**Exercise data:**

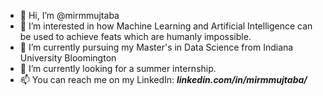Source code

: - 👋 Hi, I’m @mirmmujtaba
- 👀 I’m interested in how Machine Learning and Artificial Intelligence can be used to achieve feats which are humanly impossible.
- 🌱 I’m currently pursuing my Master's in Data Science from Indiana University Bloomington
- 💞️ I’m currently looking for a summer internship.
- 📫 You can reach me on my LinkedIn: ***linkedin.com/in/mirmmujtaba/***

<!---
mirmmujtaba/mirmmujtaba is a ✨ special ✨ repository because its `README.md` (this file) appears on your GitHub profile.
You can click the Preview link to take a look at your changes.
--->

**Work task:** Give back exactly the lines that run from the line with "- 📫 You can" through the close of the material, counting both ends, and nothing more.

**Worked solution:**
- 📫 You can reach me on my LinkedIn: ***linkedin.com/in/mirmmujtaba/***

<!---
mirmmujtaba/mirmmujtaba is a ✨ special ✨ repository because its `README.md` (this file) appears on your GitHub profile.
You can click the Preview link to take a look at your changes.
--->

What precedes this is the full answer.